Interestingly, seroconcordant couples had significantly longer durations on ART compared to serodiscordant couples (14.02 vs 11.24 years, p<0.001), while serodiscordant couples had been cohabiting longer (20.83 vs 17.99 years, p=0.033). These patterns may reflect different HIV acquisition and disclosure dynamics in the two couple types. Seroconcordant couples may have been diagnosed and initiated on treatment simultaneously or within close timeframes, potentially reflecting shared risk exposures or mutual testing following one partner's diagnosis. The longer marriage duration in serodiscordant couples could suggest HIV acquisition later in the relationship, possibly through extra-relationship exposures. Despite these temporal differences in HIV and relationship histories, the similar clinical outcomes between groups reinforce that service delivery can be standardized regardless of couple concordance status.

This study has several strengths, including the couple-based recruitment strategy, comprehensive assessment of both HIV-specific and cardiovascular outcomes, and the use of multivariable analysis to adjust for confounders. The cross-sectional design precludes causal inference and assessment of temporal relationships. Importantly, the excellent viral suppression rate, while clinically favorable, resulted in only five unsuppressed cases, substantially limiting statistical power for multivariable analyses of viral suppression. This is evident in the wide confidence intervals observed, particularly for concordance status (95% CI: 0.13–48.0), necessitating cautious interpretation of these estimates. A significant limitation is the absence of comprehensive cardiovascular risk assessment beyond hypertension and BMI. We did not evaluate other important cardiovascular risk factors including lipid profiles, smoking status, physical activity levels, or family history of cardiovascular disease, while diabetes showed minimal variation in our sample. This restricted assessment limits our ability to fully characterize cardiometabolic risk in this population and may underestimate the true burden of cardiovascular disease risk. The relatively low hypertension prevalence may reflect both the demographic characteristics of our sample and potential underdiagnosis in this clinic-based population.
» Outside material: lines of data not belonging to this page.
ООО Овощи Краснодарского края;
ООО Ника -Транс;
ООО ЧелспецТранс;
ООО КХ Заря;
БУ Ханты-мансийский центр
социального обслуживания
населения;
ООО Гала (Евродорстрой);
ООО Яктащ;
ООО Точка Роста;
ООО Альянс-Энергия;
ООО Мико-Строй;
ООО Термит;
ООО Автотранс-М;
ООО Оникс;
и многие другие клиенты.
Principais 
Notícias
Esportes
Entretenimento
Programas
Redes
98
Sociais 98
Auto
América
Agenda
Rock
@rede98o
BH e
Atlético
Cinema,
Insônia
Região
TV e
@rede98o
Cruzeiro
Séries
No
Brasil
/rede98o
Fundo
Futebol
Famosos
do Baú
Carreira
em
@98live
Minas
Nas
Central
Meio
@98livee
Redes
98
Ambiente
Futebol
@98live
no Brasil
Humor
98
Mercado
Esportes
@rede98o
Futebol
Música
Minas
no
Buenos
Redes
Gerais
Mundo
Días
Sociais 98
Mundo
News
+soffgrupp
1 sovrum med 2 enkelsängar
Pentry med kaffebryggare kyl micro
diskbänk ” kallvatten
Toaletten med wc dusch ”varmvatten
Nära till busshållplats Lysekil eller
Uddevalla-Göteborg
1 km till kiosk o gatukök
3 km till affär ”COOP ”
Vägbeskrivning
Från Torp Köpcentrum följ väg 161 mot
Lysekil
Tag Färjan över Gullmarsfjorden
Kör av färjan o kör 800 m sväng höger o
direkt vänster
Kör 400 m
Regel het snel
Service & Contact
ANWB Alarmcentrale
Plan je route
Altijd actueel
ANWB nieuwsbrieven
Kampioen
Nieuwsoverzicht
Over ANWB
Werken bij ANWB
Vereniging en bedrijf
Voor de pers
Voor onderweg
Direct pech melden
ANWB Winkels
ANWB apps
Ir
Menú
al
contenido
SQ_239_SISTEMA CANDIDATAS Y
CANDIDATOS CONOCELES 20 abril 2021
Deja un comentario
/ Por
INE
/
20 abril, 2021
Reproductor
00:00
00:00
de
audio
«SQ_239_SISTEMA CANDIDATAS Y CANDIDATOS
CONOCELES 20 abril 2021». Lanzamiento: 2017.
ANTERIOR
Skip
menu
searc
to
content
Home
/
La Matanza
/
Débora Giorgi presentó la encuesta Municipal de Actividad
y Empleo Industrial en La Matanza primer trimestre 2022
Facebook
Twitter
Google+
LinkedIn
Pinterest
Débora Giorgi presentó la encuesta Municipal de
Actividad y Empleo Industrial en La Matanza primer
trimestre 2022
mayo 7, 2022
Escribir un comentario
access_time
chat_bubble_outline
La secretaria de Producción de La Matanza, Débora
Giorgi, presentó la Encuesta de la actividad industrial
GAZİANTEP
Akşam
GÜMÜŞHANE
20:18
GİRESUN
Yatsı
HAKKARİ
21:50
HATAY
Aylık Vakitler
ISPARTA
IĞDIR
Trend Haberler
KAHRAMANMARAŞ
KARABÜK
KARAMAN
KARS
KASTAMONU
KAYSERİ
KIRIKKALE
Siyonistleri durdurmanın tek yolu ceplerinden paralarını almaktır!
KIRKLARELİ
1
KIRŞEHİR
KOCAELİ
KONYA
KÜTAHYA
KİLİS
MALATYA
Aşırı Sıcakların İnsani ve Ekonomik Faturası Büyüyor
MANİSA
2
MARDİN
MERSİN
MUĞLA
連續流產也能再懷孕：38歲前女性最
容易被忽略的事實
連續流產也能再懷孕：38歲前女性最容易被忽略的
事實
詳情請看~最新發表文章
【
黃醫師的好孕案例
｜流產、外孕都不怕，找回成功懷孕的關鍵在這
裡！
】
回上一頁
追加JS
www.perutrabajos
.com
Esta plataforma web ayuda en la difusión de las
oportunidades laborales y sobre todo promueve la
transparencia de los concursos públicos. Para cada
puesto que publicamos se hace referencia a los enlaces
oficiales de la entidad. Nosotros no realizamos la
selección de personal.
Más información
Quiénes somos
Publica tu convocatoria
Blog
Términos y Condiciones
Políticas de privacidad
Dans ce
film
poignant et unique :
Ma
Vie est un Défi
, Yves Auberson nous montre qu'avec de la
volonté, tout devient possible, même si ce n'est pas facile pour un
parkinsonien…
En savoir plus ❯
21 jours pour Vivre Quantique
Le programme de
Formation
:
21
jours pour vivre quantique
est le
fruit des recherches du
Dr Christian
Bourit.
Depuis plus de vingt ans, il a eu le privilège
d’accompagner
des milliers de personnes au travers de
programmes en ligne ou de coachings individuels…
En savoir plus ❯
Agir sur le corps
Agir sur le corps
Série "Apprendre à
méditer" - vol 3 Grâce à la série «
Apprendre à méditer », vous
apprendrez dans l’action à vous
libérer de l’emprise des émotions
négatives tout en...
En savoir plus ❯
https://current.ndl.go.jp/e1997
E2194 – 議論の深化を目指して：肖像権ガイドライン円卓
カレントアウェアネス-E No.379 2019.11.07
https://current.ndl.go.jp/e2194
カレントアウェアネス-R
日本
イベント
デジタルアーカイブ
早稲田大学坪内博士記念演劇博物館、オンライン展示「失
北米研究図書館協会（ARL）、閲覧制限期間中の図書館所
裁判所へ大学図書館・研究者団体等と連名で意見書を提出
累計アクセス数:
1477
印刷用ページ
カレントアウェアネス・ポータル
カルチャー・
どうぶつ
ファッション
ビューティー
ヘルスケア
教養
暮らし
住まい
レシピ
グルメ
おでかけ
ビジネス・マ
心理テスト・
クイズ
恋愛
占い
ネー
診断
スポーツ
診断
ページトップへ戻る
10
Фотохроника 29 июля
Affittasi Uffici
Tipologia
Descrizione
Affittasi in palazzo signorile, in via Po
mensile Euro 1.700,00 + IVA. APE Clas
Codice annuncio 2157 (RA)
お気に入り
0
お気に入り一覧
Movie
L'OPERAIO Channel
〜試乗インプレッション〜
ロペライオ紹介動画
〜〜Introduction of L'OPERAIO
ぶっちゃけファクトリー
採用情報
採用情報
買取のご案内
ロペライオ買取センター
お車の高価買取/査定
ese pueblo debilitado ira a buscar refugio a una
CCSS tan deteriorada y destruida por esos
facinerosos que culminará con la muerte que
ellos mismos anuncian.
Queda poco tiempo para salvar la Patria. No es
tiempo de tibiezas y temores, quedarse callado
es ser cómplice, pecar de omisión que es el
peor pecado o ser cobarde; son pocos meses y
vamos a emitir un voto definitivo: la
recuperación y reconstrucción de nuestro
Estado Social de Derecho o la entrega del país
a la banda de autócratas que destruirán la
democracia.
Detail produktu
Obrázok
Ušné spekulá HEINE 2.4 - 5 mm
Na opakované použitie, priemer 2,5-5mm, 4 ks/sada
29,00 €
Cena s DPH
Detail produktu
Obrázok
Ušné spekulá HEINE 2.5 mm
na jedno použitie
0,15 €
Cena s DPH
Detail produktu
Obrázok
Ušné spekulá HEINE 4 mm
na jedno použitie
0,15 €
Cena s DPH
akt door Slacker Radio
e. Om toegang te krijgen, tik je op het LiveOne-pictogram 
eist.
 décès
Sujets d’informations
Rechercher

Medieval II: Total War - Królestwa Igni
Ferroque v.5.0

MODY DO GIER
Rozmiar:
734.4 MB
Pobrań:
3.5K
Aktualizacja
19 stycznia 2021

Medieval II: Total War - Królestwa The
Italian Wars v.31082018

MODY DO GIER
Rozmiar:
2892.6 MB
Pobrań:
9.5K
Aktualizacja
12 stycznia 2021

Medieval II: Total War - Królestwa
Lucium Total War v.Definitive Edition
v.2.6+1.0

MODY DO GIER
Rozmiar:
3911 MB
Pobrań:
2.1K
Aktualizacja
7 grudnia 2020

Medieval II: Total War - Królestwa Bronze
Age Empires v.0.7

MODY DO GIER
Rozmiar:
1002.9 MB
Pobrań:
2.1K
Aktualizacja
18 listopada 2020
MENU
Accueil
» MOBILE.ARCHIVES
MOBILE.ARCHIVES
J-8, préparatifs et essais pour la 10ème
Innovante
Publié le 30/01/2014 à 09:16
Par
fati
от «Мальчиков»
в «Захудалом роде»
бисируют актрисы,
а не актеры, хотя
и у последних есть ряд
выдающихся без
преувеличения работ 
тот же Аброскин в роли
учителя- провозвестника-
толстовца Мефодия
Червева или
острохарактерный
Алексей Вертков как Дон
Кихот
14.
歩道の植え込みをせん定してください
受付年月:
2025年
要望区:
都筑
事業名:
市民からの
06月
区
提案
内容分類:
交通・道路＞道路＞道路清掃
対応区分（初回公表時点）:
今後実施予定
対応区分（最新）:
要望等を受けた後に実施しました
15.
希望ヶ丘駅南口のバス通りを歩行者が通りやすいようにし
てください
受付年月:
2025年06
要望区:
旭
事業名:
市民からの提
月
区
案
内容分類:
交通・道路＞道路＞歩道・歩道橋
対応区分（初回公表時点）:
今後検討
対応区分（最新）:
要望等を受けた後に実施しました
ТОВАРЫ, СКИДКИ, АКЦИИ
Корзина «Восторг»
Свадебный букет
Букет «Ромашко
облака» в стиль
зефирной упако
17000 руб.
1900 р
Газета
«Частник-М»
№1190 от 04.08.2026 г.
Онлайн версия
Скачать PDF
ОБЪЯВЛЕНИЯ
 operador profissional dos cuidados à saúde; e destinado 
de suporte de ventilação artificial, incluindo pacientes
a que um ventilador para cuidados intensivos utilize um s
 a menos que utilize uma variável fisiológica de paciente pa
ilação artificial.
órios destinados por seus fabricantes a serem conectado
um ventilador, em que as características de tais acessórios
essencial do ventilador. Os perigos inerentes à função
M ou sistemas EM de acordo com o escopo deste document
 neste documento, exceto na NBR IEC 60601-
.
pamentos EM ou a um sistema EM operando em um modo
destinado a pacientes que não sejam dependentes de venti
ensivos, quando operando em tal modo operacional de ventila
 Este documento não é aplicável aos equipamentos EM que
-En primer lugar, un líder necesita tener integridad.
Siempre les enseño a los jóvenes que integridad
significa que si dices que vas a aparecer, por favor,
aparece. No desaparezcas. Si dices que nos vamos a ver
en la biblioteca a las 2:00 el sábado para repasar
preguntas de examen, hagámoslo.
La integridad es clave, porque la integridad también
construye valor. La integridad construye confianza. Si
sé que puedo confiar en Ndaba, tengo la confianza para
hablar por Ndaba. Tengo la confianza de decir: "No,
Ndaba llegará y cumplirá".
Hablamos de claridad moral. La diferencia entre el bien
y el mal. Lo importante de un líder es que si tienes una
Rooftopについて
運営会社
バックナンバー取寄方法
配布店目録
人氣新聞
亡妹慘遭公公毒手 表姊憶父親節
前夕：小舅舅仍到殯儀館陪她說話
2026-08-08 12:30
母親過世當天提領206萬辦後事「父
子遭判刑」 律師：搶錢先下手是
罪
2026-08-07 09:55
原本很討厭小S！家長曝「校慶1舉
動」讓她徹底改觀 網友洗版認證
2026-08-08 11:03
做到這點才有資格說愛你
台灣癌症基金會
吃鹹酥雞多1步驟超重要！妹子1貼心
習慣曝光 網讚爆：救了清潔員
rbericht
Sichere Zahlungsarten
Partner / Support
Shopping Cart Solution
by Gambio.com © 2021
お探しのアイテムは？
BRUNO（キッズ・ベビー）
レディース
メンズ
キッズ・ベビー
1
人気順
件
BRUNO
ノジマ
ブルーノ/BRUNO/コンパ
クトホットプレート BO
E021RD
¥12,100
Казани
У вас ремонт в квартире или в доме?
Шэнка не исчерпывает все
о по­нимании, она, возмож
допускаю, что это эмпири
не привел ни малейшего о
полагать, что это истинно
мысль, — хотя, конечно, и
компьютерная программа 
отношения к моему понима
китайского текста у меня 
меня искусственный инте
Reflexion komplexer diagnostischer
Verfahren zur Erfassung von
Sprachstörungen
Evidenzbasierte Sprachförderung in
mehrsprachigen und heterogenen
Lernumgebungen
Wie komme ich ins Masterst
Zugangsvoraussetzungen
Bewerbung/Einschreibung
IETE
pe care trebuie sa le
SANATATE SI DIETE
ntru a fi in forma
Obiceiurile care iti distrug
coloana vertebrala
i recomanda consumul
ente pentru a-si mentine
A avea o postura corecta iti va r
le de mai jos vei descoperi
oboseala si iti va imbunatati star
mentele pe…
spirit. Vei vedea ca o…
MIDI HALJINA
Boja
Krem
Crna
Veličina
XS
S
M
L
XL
In conclusion, this study demonstrates that HIV serostatus does not influence viral suppression or hypertension rates among HIV-infected individuals in cohabiting couples, whether seroconcordant or serodiscordant. However, important individual-level vulnerabilities emerged: patients on second-line regimens and those with prior virologic failure markers need sustained adherence support, while male sex and elevated BMI identify individuals requiring targeted hypertension screening and weight management interventions. These findings highlight the critical need for integrating comprehensive cardiovascular screening into routine HIV care. As the HIV-infected population ages and NCD increasingly contribute to morbidity, proactive integrated care addressing modifiable risk factors, particularly weight management and sustained treatment adherence support, will be essential for optimizing long-term health outcomes.

Conflict of Interest

The authors declare none.

Funding

There was no funding for this study

Acknowledgement

The authors acknowledge the contributions of staffs of ART clinic FTH Gombe in data acquisition during the study.

Author’s Contributions

MWA, FKS, and MMS designed the study. MWA and MMS conducted data acquisition. MWA performed the data analysis. MWA, IAB, ZIN, UMH, and MMM contributed to data interpretation and critical revision of the manuscript. All authors read and approved the final manuscript.